At the age of 22, Hinds' wife, Mary, served at Brunswick Naval Air Station in Maine as a lithographer, 2nd class. The opportunities for women in today's armed services are much more exciting, she said.

"Our generation wasn't brought up to do things like that," said Mrs. Hinds, now 81. "Most of our parents weren't thrilled that we were going into the service, and neither were the men. But I don't think that patriotism is something that belongs only to men."

Lee Lund's parents certainly had no intention of letting her join the Navy WAVES, a volunteer emergency service group.

"The minimum age was 20," Lund said with a bit of a smile. "But I was only 19, so I had to forge my mother's signature."

With one brother in the ministry and another who was ineligible for service, Lund said she felt it was her duty to represent the family. She worked as a yeoman at the Bureau of Naval Personnel at Arlington, Va.

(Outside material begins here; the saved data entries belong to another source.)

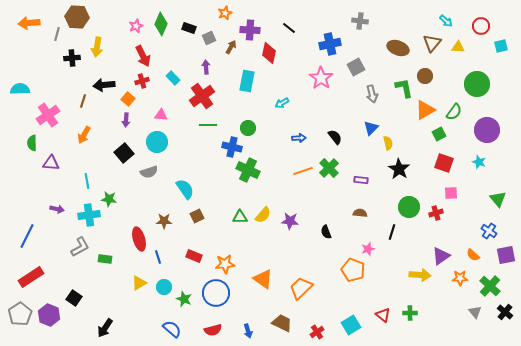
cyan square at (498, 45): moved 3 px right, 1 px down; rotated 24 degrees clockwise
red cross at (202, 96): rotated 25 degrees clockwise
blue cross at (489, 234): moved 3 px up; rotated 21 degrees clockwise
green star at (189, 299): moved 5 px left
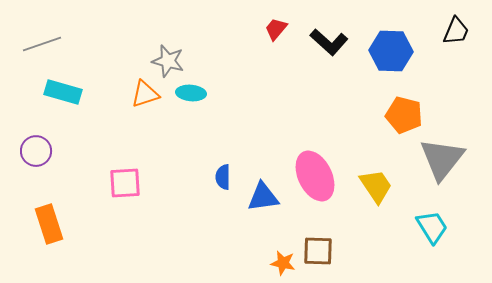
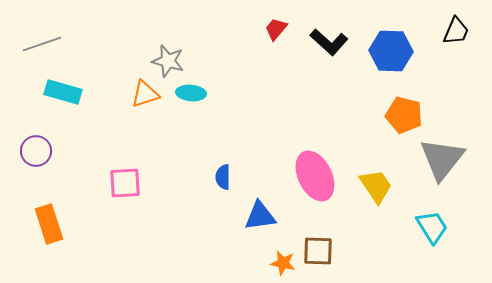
blue triangle: moved 3 px left, 19 px down
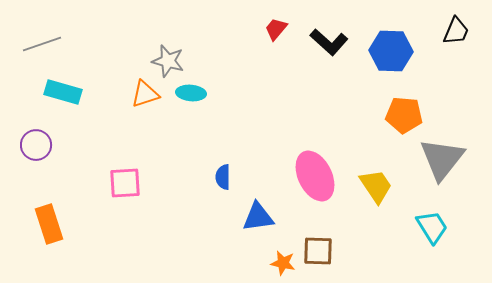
orange pentagon: rotated 9 degrees counterclockwise
purple circle: moved 6 px up
blue triangle: moved 2 px left, 1 px down
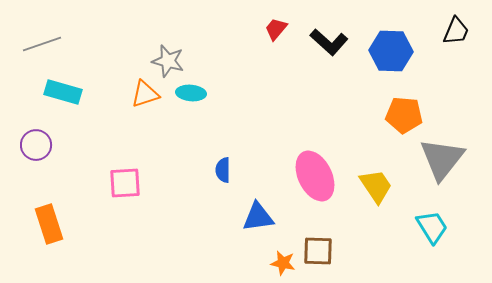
blue semicircle: moved 7 px up
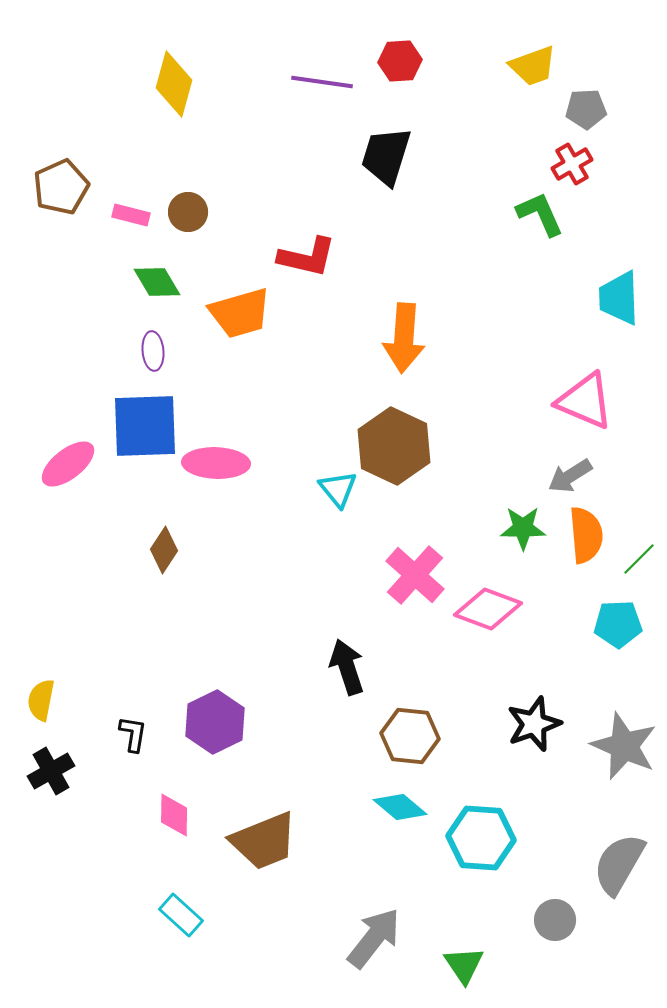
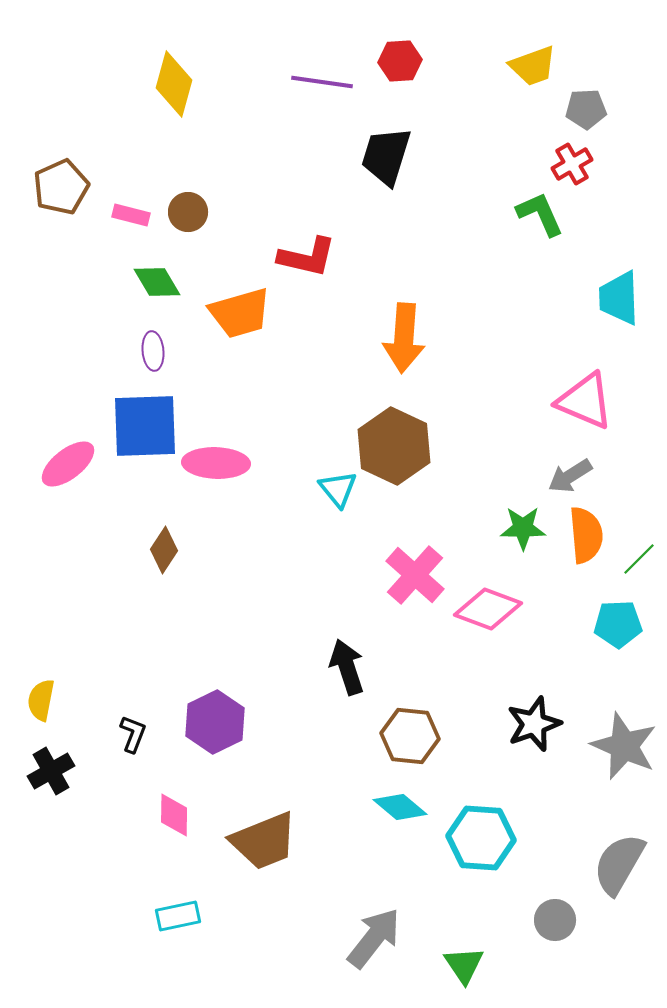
black L-shape at (133, 734): rotated 12 degrees clockwise
cyan rectangle at (181, 915): moved 3 px left, 1 px down; rotated 54 degrees counterclockwise
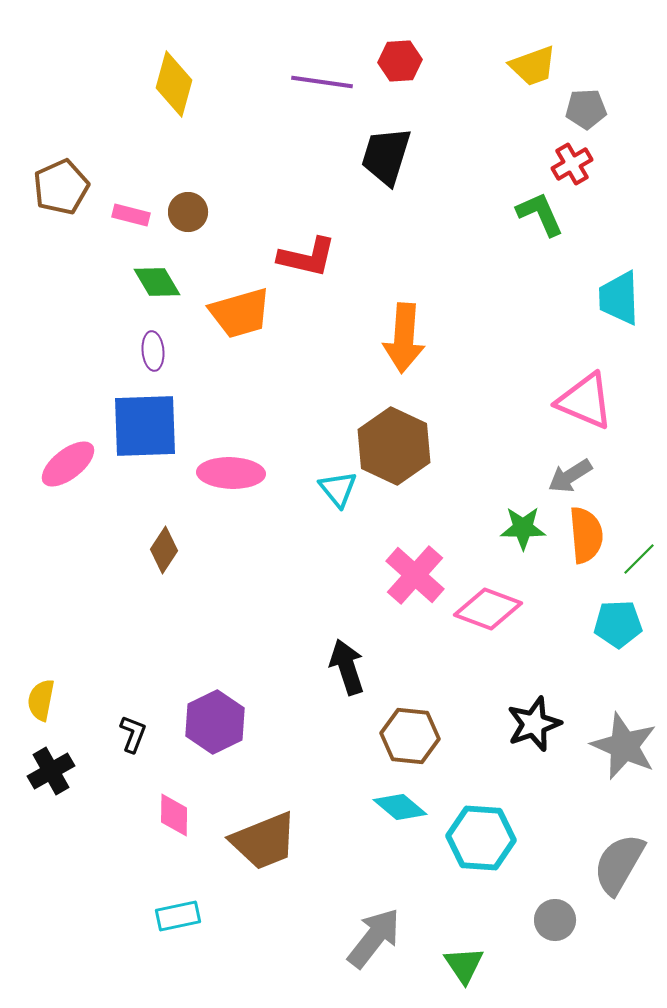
pink ellipse at (216, 463): moved 15 px right, 10 px down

"Once she (her mother) saw me in my uniform, she couldn't argue," said Lund, showing a 60-year-old picture of herself in white gloves and hat and a dark blue uniform. "That made her so proud."

Kerri's teacher, history instructor Suzanne Miranda, said honoring Veterans Day, which is Monday, by having veterans speak to her classes brought something no book could match.

"These are oral, living histories," Miranda said. "That is a very valuable resource."

When a group of Allied POWs was released from prison in Manchuria in 1945, Betty Gallagher was a nurse stationed on the USS Relief, a Navy hospital ship that went to pick them up.

"It was so pitiful to see them," said Gallagher, who was in her mid 20s. "When they came over the hill and saw that huge, white ship with the big red cross, they just let out a scream."

On the five-day trip to Okinawa, Japan, Gallagher nursed 75 officers and enlisted men in her orthopedic ward. To this day, she says bringing those men back home was the highlight of her Navy career.

"It was the most wonderful feeling in the world to see those guys," she said.

Gallagher later married and had three children.

"I've had a wonderful life," she said. "When I look back at my journals and pictures, it's like reading about someone else. It seems like a dream."